The limited budget dedicated to NCDs is being allocated to curative services. The engagement of non-health sectors with the prevention and control of NCDs remained largely neglected. There is a need to redirect health sector priorities towards NCD risk factors, notably to promote healthy diets and physical activity and to limit tobacco and alcohol consumption, at policy as well as community levels.
This study has revealed important limitations in the readiness of the Nepalese health sector to respond the growing NCD pandemic, pointing to the need for reform. There is a critical gap in the formulation and implementation of NCD-targeted policies and community-based programs–notably with regards to implementing evidence-based interventions to promote healthy diets and physical activity and to strengthen preventive interventions concerned with tobacco and alcohol consumption–across the six building blocks of the health system.

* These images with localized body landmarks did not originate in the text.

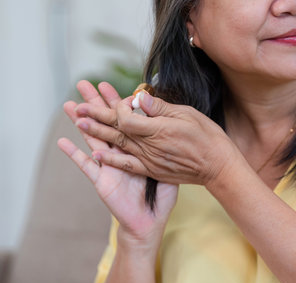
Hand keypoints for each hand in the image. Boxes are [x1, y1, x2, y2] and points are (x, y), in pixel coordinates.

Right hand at [57, 81, 177, 247]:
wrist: (151, 221)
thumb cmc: (161, 196)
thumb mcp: (166, 166)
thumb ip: (161, 145)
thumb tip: (160, 121)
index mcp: (136, 148)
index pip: (124, 120)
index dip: (115, 103)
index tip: (108, 86)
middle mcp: (120, 153)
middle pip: (105, 123)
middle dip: (95, 104)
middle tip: (83, 85)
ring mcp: (109, 166)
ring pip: (93, 139)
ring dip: (81, 122)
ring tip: (70, 105)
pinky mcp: (102, 180)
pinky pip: (86, 166)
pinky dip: (74, 154)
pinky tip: (62, 141)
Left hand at [73, 90, 238, 186]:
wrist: (217, 167)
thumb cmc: (207, 137)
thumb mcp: (188, 116)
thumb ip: (161, 108)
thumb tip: (140, 98)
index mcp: (158, 130)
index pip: (127, 117)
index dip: (120, 106)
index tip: (123, 99)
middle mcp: (150, 146)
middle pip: (117, 129)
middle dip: (97, 115)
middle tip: (78, 107)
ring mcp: (150, 160)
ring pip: (118, 145)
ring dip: (98, 133)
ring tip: (79, 123)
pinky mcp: (153, 170)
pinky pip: (127, 165)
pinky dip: (111, 159)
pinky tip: (96, 154)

With an increasing life expectancy, a growing elderly population will further exacerbate existing problems and this must be taken into account in advancing the health sector response to NCDs. Moreover, urbanization and changed lifestyles in Nepalese society must be considered, and sectors other than health involved with successful prevention and control of NCD risk factors.
Much of this study’s assessment of health sector readiness is derived from the perceptions of different cadres of health workers and health decision-makers at national, provincial and community levels; future research should follow up with a quantitative assessment of health sector readiness, trying to triangulate qualitative and quantitative insights.